I saw this, in different form, shared on Facebook a couple of weeks ago and haven't been able to get it out of my mind. In a panicky way. I don't understand how it follows, exactly, and the idea that life is THAT short just freaks me out. Maybe next year it'll seem like wisdom.
Over the weekend I went to see Florence + the Machine at the Hollywood Bowl. The Bowl itself was not what I expected and was extremely cool. I look forward to going there again with a picnic basket now that I know the rules. If I can find one. There were people walking around with traditional woven baskets with flap lids, like you see in period movies, and when I said to Matt "I don't know where you even get a picnic basket like that," he replied, "Bears. Well, one bear in particular."
This is why I married him. For wit like this.
In any case, Sunday was probably the second time in my life I've been to a big stadium concert. When I was a kid, my parents wouldn't let me go to such things, and when I was in my 20s I couldn't afford it. I've only been to a handful of concerts in my life at all - probably more operas and symphony performances than popular concerts, if I think about it (unless you count shows at the VFW when I was in high school, which isn't quite the same thing). There are lots of surrounding aspects I don't like about concerts - the noise, the people, the trouble, the expense - and it just doesn't often occur to me to seek them out.
I generally go when the artist is something special to me, or when I'm curious about what the live experience will entail. I really want to see Sigur Rós, for instance. What the heck do people at their shows do? Stand and sway? Check their watches? And I want to see Beck one day; he's special. I was so, so glad to see Joanna Newsom last year - both reasons coincided with her. She's one I'd like to see again, but she does her last tour date for a while in San Fran in a few weeks. Next album, I'll definitely catch her. Florence was special, and I'm glad I got to see her, although I wished I'd been a bit closer to the stage.
When I look back, I actually feel grateful that I didn't get to go to many concerts, because now I like for it to be special, a once-in-a-great-while kind of treat. If it's an artist I just like, I would generally rather not go, because the experience of having stars in my eyes when watching someone bring their art to moving breathing life is what I prefer to just having a good time with some live music. This is probably stupid. But it's how I feel.
I set out to write this post with a plan to tie Florence and Joanna to insecurities in my writing, but the connection isn't really forming on the page, so that might be all I have to say. Oh, except: I got a baffling rejection last week. The story was something I scalpeled out of the [non-]horror novel, something that I thought stood on its own pretty well.* The stand-on-its-own thing didn't enter into the rejection, to my surprise. The editor seemed to expect an arc for the main character that I had no intention of resolving, that wasn't really the way I'd built the story. Like expecting Humbert to straighten up and stop lusting after Lolita. But now I know that the story doesn't really work as a story, which is useful information. I'd sent it out as something of an experiment rather than an expectation, anyway.

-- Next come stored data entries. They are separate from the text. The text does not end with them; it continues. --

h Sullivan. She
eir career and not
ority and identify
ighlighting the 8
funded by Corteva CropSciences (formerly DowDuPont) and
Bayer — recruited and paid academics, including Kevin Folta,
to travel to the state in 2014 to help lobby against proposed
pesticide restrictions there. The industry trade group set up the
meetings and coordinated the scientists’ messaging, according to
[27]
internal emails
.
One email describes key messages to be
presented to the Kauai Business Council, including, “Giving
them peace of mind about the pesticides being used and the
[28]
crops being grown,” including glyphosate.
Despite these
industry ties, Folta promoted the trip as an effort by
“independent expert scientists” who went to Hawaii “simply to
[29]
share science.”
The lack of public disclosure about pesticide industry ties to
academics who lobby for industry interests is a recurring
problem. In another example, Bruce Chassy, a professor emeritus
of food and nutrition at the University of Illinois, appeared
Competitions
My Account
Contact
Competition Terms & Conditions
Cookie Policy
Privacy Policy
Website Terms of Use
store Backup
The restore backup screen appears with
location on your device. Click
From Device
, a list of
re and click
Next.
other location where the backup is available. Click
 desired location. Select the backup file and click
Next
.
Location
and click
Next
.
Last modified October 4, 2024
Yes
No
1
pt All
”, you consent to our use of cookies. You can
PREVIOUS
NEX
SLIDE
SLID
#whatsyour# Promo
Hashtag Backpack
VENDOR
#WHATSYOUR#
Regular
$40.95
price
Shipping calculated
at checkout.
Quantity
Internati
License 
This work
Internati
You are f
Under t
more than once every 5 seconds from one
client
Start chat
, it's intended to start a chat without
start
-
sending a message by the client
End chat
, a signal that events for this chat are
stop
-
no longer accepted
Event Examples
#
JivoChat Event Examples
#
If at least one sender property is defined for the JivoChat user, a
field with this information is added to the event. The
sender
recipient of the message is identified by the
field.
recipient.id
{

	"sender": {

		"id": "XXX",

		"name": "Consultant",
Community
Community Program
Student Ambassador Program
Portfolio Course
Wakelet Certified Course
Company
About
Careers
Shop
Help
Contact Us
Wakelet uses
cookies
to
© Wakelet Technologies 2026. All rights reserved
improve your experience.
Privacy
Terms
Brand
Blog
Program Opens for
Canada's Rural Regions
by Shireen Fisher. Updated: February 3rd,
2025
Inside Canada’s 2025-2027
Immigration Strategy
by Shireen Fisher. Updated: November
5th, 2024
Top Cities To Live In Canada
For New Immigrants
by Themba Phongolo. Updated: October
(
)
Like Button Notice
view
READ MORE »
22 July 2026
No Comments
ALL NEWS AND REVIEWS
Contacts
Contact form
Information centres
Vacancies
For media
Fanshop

And one other thing: I signed up for a five-day writing course at the Esalen Institute next summer. It's taught by Cheryl Strayed and Steve Almond, and I am pretty sure I signed up for it the very moment it was available. I'd been watching the website like a hawk for the sign-up link to appear. I can't wait.
*For those of you who've read the book, it was that little diary piece about the arrogant jerk Caretaker who doesn't clean the storm and who meets the Authority in the shape of his father.